Ecological Niche Concept

                                         Ecological niche is a term used to denote the position of a species within an ecosystem. The term includes all of the interactions between a species and the biotic and abiotic environments. It is the functional role/position of an organism within an ecological community. The term ecological niche was coined by the naturalist Joseph Grinnell in 1917.
                                        Ecological niche is the total way of life of a species or functional role (its profession) in an ecosystem. It involves all the physical, chemical and biological conditions. Niche focuses on the environmental factors that influence growth, survival and reproduction of a species.
                                       At present an ecological niche is characterized in relation to 3 principal axes that combine most of the relevant variables of the environment: a habitat axis (climatic and physico-chemical variables), a trophic axis (feeding relationships) and a temporal axis (mode of use of food resources and of land cover as a function of time).


Definition of niche concept

Charles Elton (1927) defined niche as the status of an organism in its community to indicate what is doing and not merely what it looks like.
Hutchinson (1944-58) defined niche as the sum of all the environmental factors acting on the organism.
Odum (1971) defined the niche of a species as its role in the ecosystem. He referred the habitat as address of the species and niche as the profession of a species.
Difference between habitat and niche
Habitat is the living place of an organism. In other words habitat is a suitable environment or habitable place for a species.
But niche is the role of a species in a community and also its relationship with its environment. Niche is the ecological function of a species.

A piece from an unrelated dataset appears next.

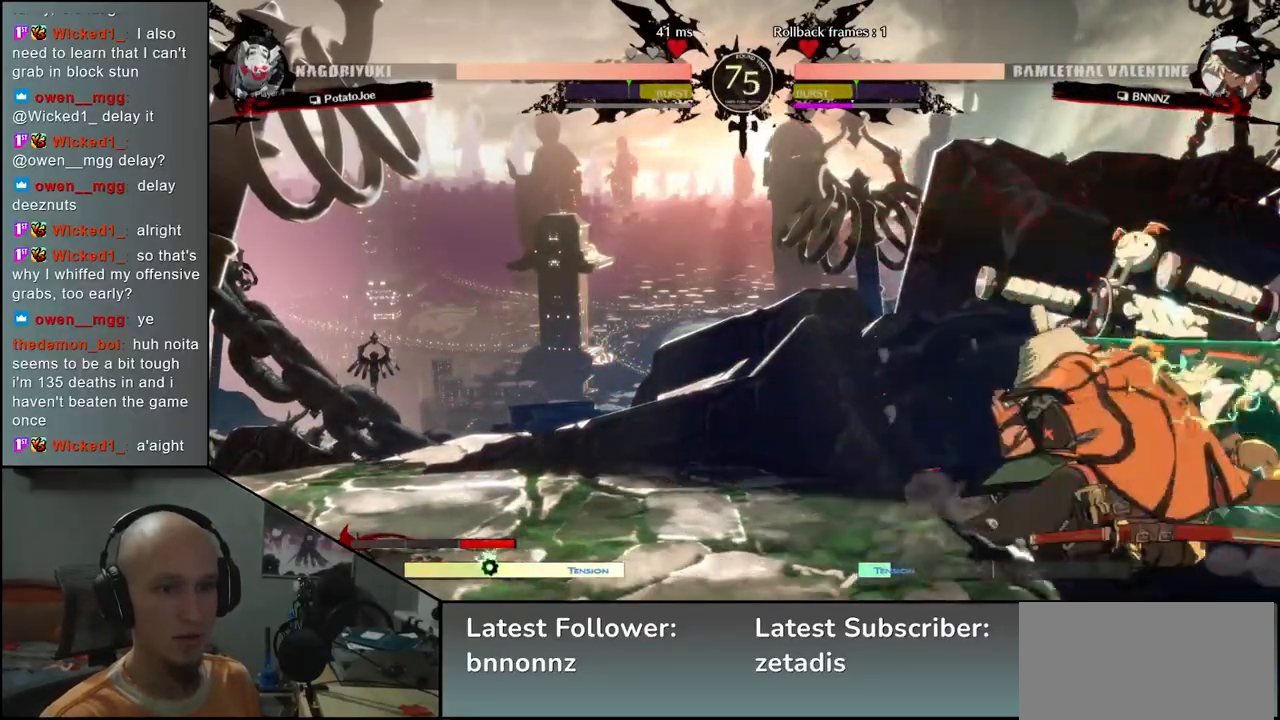
{"buttons": [], "left_stick": "left", "events": [[17, "left_stick", "down-right"], [217, "R1", "down"], [283, "R1", "up"], [350, "left_stick", "left"]]}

Objective of niche concept

The niche concept was formulated to determine the role of organisms in a community (Hutchinson, 1957).

Types of niches

Fundamental niche – a species’ niche is usually less extensive, when competitors and predators present. Its niche in the absence of these organisms is known as its fundamental niche.
Realized niche – It is the portion of the fundamental niche that a species actually occupies.
Functional niche – refers to a species position in food webs and trophic chains.
Spatial niche – the niche occupied by a species is favourable to it because it furnishes a suitable substratum and microclimate to it.
Trophic niche – two species living in the same habitat, may have different food habits. For example elephant, rabbit and deer are three types of herbivores living in a forest habitat. But each of them occupies different trophic niches. Elephant feeds on large trees; deer feeds on shrubs and rabbit feeds on herbs and grasses.
Ecological niche - the position of a species in a community.
Food niche - the food choice of a species in a trophic level.
Time niche -animals tend to be active at different times of the day e.g.,diurnal/nocturnal.
Place niche -different species foraging in different ways and in different places.

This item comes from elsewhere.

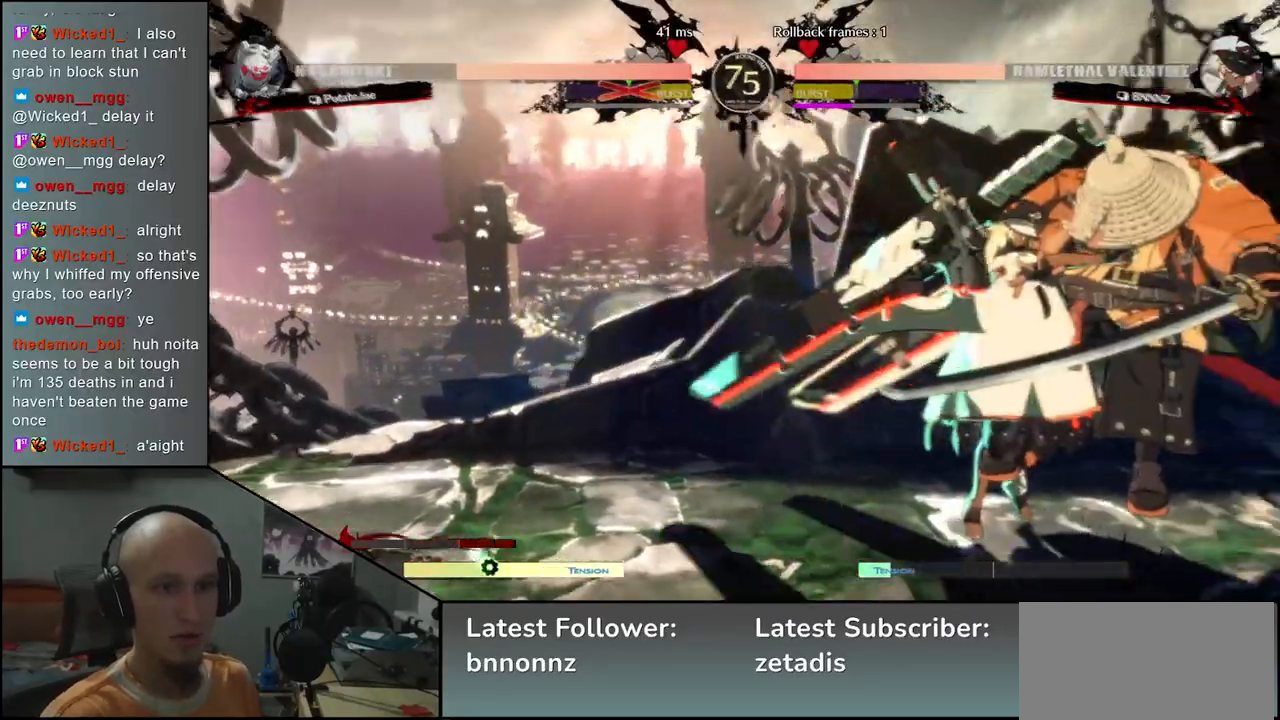
{"buttons": [], "left_stick": "left"}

Joseph Grinnell’s concept (1917) of niche as habitat

Grinnell referred niche as an organism’s physical environment. It is the ultimate distributional unit. No two species in the same general territory can occupy the same ecological niche for long time. Grinnell’s niche is now referred as spatial niche.

Eltonian’s concept (1927) of niche as functional unit

Charles Elton defined the niche as the ecological role the organism plays in the community. He considered niche as its occupation. It refers to how an organism transforms energy, behaves, responds to and modifies its physical and biotic environment.

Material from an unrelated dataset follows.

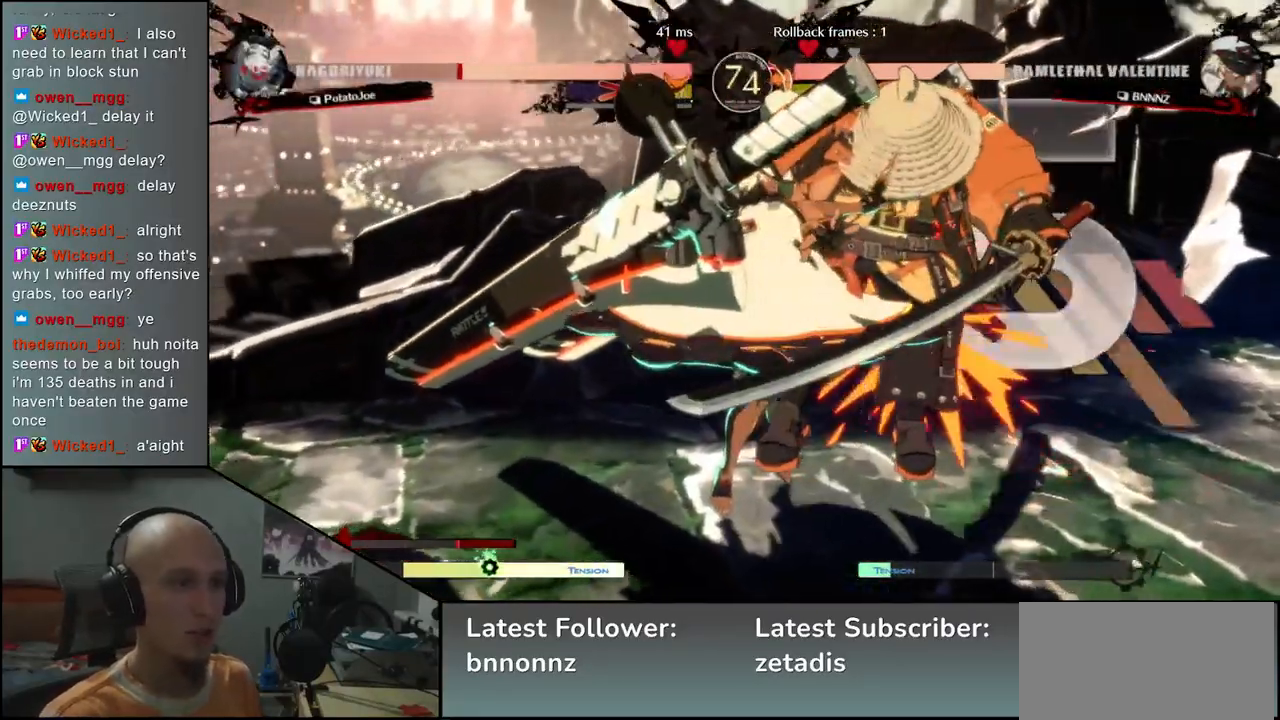
{"buttons": [], "left_stick": "down-right"}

Hutchinson’s concept (1957) of niche as multidimensional hypervolume space

Hutchinson suggested that niche could be modelled as an imaginary space with many dimensions. Each dimension or axis represents the range of an environmental condition or resource that is required by the species i.e. abiotic or environmental factors axis, food resource axis and function of time axis.
Niche overlap – the degree to which two species share niche space. This is assumed to be proportional to the degree of competition. In the absence of competition, niches do not overlap. But under intense competition, there is greater overlap.
Niche breadth – it is a product of niche overlap. The narrower the niche, the more specialized the species.
Niche separation – It is the distance between the mean resource use curves for two species. It may be close or far.

Significance of ecological niches

1.    By occupying different spatial or trophic niches, animals escape from competition.
2.    The niche occupied by a species is favourable to it because it contributes a suitable substratum and microclimate.
3.    The segregation of each species into different niches permits the full exploitation of the available resources.
4.    The segregation into niches avoids confusion of activities between organisms in the community. It gives more orderly and efficient life patterns for each species.

5.    Overlapping niches leads to competition between two species and in the competition one species will be replaced by another – competitive exclusion principle.